Pitt professor charged with possession of narcotics
September 26, 2013
A Pitt pharmaceutical researcher has been charged with illegally obtaining prescription drugs using federal grants and University funds.
Billy Day, 52, a professor in the School of Pharmacy, was arraigned Wednesday on 18 counts of obtaining prescription drugs by fraud. According to a criminal complaint filed by the Pitt Police Department, Barry Gold, chairman of the School of Pharmacy, reported Day in late July after Gold confronted Day about suspicious purchases of controlled substances.
According to Ken Service, Pitt’s vice chancellor for communications, Day’s employment status with the University is currently under review.
Gold allegedly told investigators that he had met with Day on July 23 and gave him two days to produce documentation of how he was using scheduled narcotics for his lab.
According to the complaint, Gold said that Day told him on July 25 that he had been using drugs he purchased for his lab and was seeking treatment.
Investigators from the U.S. Drug Enforcement Agency and Pitt police met with Gold and an associate professor with the School of Pharmacy on July 31. According to the complaint, the associate professor said that he and Day had two interactions that involved Day “borrowing” controlled substances.
In June of 2011, Day took a bottle of midazolam, an anti-anxiety drug, from the associate professor.
In June of this year, Day also took a bottle of Midazolam from the professor. Although Day promised to replace the bottle when a shipment of the drug arrived for him, he never did.
“I accidentally consumed all of it,” he wrote in an email to the professor more than a month later, according to the complaint.
During the July 31 meeting, Gold told investigators that Day asked him to look for Day’s iPhone in the office. As Gold was looking for the phone, he found drugs in the bottom drawer of Day’s desk.

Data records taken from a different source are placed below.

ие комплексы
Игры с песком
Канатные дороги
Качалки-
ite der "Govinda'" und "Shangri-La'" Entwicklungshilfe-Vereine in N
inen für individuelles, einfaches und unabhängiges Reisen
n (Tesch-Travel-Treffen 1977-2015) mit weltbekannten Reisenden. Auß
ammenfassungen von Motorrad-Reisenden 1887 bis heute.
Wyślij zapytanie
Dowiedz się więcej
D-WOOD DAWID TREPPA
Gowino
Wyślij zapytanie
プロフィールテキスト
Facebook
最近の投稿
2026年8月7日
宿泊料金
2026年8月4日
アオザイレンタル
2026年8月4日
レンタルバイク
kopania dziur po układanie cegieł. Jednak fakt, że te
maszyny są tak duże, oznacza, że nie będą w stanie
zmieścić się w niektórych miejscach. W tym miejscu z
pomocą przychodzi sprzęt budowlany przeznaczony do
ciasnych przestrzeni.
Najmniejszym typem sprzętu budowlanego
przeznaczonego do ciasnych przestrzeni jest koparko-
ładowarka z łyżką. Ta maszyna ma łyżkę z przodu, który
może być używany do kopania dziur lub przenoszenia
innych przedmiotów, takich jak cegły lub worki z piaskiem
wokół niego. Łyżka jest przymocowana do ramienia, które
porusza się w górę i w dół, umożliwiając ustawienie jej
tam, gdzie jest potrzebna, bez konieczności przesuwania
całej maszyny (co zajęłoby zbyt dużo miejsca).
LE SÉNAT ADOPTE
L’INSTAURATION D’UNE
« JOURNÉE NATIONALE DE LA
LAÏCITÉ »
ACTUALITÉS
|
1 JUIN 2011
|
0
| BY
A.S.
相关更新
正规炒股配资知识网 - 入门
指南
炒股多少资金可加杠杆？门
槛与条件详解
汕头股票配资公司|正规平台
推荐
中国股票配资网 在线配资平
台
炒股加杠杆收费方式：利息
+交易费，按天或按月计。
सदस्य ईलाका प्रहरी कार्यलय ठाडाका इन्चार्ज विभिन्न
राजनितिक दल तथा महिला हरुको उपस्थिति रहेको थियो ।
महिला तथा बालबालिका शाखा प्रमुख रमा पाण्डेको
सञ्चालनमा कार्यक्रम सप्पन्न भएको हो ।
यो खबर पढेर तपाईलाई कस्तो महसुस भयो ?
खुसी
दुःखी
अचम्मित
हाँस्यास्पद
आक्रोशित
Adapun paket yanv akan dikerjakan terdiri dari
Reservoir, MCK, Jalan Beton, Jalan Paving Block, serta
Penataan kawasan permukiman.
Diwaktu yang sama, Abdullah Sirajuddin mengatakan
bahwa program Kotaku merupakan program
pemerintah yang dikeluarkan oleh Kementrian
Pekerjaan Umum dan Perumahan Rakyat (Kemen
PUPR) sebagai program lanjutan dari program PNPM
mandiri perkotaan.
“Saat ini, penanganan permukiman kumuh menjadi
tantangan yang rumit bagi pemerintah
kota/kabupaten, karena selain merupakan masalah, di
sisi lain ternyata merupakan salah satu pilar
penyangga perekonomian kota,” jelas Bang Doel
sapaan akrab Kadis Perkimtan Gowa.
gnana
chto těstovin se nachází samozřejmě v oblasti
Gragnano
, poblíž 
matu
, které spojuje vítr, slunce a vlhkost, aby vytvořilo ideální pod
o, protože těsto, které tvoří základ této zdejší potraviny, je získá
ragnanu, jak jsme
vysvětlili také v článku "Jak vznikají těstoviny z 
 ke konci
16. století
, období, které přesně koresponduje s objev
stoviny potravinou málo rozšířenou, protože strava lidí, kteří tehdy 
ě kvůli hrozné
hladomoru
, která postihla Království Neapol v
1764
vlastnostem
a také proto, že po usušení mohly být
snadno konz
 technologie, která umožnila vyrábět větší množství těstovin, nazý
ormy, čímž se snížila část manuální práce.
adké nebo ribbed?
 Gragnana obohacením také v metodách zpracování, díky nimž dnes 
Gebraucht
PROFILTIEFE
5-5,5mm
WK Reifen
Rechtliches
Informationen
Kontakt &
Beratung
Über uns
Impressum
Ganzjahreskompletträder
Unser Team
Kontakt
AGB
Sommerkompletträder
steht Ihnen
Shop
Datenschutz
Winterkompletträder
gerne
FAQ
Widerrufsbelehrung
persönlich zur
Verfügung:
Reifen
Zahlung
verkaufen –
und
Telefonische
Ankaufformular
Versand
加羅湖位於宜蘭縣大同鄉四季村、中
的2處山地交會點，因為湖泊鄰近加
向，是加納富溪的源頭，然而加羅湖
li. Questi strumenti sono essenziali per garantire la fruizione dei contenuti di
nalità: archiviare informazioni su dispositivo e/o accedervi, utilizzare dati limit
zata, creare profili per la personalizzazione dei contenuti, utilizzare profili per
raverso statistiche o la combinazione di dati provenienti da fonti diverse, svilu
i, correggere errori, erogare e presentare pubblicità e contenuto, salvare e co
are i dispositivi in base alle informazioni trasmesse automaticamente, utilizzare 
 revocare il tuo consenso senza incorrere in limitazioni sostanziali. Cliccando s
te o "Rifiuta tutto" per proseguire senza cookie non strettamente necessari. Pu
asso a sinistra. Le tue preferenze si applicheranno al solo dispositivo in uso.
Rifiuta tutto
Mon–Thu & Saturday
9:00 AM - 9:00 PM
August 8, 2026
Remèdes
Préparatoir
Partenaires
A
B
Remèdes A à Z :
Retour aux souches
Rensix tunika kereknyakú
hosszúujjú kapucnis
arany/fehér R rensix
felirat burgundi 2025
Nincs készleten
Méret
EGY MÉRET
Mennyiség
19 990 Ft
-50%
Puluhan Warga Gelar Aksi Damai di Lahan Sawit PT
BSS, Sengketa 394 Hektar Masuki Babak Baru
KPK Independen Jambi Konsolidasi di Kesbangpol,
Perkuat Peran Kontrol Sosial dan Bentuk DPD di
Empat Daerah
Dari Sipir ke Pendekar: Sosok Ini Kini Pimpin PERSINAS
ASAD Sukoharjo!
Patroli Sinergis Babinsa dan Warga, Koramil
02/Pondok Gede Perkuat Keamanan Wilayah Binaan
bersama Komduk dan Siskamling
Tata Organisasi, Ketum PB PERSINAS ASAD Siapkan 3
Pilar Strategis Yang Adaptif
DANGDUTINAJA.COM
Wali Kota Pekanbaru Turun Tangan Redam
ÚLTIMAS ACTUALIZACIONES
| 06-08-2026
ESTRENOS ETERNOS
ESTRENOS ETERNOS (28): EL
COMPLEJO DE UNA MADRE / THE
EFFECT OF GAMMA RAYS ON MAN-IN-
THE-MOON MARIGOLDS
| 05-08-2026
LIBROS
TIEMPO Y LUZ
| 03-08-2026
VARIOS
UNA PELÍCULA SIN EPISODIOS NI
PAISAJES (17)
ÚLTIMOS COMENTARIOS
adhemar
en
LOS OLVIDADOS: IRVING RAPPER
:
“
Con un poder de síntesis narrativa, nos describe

Later on July 31, investigators obtained a warrant and searched Day’s office.
An audit of Day’s lab purchases revealed that he had made 18 different orders for scheduled narcotics whose value totaled more than $3,800. According to the complaint, Day paid for them using grants from the National Institutes of Health, the federal agency that administers grants and awards for health research, and University funds.
The alleged orders were mostly for midazolam, but also included orders for other anti-anxiety medications — including nitrazepam, alprazolam, lorazepam and clonazepam — the sedative chloral hydrate and various amphetamines. Some of the orders were for multiple drugs.
“In any situation like this, we would take a look at the procedure,” said Service, referring to the way records are kept.
According to the police complaint, Day told investigators during a Sept. 17 interview that he first obtained permission from the U.S. Drug Enforcement Agency to use drugs in his research in 2009.
He also said that the associate professor from whom he allegedly borrowed the midazolam did not know he was consuming the drug.
Gold and the associate professor named in the report were not available for comment.
Day is a professor for the Department of Pharmaceutical Sciences in Pitt’s School of Pharmacy.
Day has not been assigned an attorney yet. He is currently out on $25,000 unsecured bail. Day was unavailable for comment.